MIT Explores Engineering, Big Data, and Network Connectivity in City Farming
        MIT began its CityFARM research project in 2013 to facilitate indoor farming in urban settings. The effort estimates that it will decrease water consumption by 98%, eliminate chemical fertilizers and pesticides from the process, and diminish the amount of energy used by fourfold . Their research has been successful in making crops grow three to four times faster than the norm, on a 30-day cycle. They intend to further investigation in indoor agriculture, especially by collaborating with Detroit to expand on vertical farming in the city. They speculate that the harvests can be sold in the city, but also given to local food shelters .

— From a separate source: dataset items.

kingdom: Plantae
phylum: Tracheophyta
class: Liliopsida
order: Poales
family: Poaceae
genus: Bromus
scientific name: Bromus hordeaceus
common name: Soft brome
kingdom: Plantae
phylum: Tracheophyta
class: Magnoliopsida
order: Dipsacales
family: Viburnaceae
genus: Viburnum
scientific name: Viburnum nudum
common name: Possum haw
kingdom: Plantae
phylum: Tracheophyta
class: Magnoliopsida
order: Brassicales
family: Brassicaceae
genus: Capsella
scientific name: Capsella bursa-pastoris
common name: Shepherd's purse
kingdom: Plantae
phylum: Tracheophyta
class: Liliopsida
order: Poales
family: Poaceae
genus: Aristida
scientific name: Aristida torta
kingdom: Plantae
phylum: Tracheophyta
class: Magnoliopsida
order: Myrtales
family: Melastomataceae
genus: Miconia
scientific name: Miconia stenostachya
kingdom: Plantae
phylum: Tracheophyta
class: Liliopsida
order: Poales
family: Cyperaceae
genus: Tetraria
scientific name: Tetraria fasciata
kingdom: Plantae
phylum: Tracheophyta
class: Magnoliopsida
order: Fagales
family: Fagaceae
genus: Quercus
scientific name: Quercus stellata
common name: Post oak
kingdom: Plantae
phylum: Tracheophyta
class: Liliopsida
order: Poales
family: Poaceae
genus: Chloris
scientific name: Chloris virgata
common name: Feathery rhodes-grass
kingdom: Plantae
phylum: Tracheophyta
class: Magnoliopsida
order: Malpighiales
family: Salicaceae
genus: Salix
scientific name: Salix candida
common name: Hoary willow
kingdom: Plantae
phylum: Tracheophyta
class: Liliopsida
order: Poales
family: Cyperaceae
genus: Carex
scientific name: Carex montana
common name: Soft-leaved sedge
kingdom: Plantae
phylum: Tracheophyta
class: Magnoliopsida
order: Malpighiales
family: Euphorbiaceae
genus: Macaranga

        LED lighting has the most impact on Horticulture in urban farms. As the US population continues to grow, availability of fresh and healthy produce is becoming more of a challenge. Shipping vegetables from one side of the country to the other increases costs and risks associated with traditional farming. On the other hand, LED Horticultural lighting can bring farms to the people, regardless of urban or rural setting. Vertical farming in unconventional spaces has recently become popular amongst commercial and university research efforts. It is only a matter of time before traditional farming methods are replaced by advanced indoor farming techniques that incorporate customized LED lighting and technical control over variables that traditionally impact the success of plant growth and production.